LAAO SWISS-APERO 1-Year Data | SCAI

Why is this study important?  

The SWISS-APERO trial showed that Amulet is not superior to Watchman for LAA patency (assessed by CCTA) at 45 days among patients undergoing percutaneous LAAC. Results did not change at 13 months follow-up.  

Should I change my practice because of these findings?  

Based on this study, current practice will continue without any changes using either Amulet or Watchman devices for percutaneous LAAC.  

What question was the study supposed to answer?  

The goal of the trial was to demonstrate the superiority of Amulet compared with Watchman FLX for patients undergoing left atrial appendage closure (LAAC). 

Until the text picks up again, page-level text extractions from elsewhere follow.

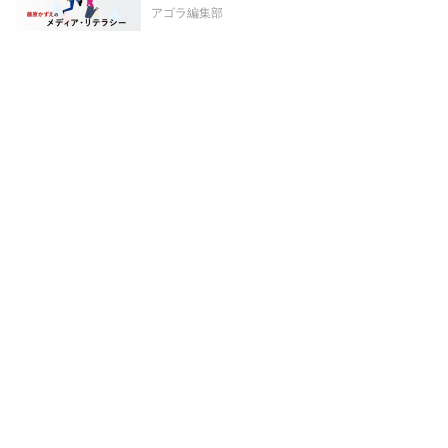
アゴラ編集部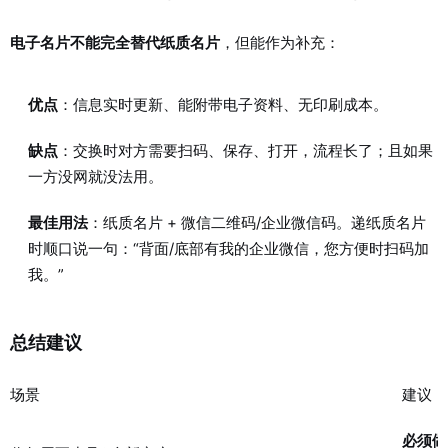
电子名片不能完全替代纸质名片
，但能作为补充：
优点
：信息实时更新、能附带电子资料、无印刷成本。
缺点
：交换时对方需要扫码、保存、打开，流程长了；且如果
一方没网就没法用。
最佳用法
：纸质名片 + 微信二维码/企业微信码。递纸质名片
时顺口说一句：“背面/底部有我的企业微信，您方便时扫码加
我。”
总结建议
场景
建议
必须做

What did the study show?  

The SWISS-APERO trial randomized 220 patients in an open-label fashion to LAAC with either Amulet (N=111) or Watchman (n=110). LAA patency on CCTA at 45 days for Amulet vs. Watchman FLX, was: 67.6% vs. 70% (p = 0.71). 13-month outcomes for Amulet vs. Watchman FLX showed patent appendage rate: 53.6% vs. 48.8% (p = 0.54). 30.5% of patent appendages at 45 days were resolved by 13 months and 13.2% had new-onset patent appendages between 45 days and 13 months. The clinical significance of these findings is unclear and will need to be further ascertained in future studies. DRT rate was low and similar; 2.4% vs. 3.8% (p = 0.61). Similarly, there was no significant difference in the composite rate of cardiovascular death/stroke/systemic embolism: 9.5% vs. 10.2% (p = 0.83).  

How good was the approach/methodology? 

SWISS-APERO was a well-designed study that provided us with important data comparing the only 2 FDA-approved devices for percutaneous LAAC, and showed no significant differences between them.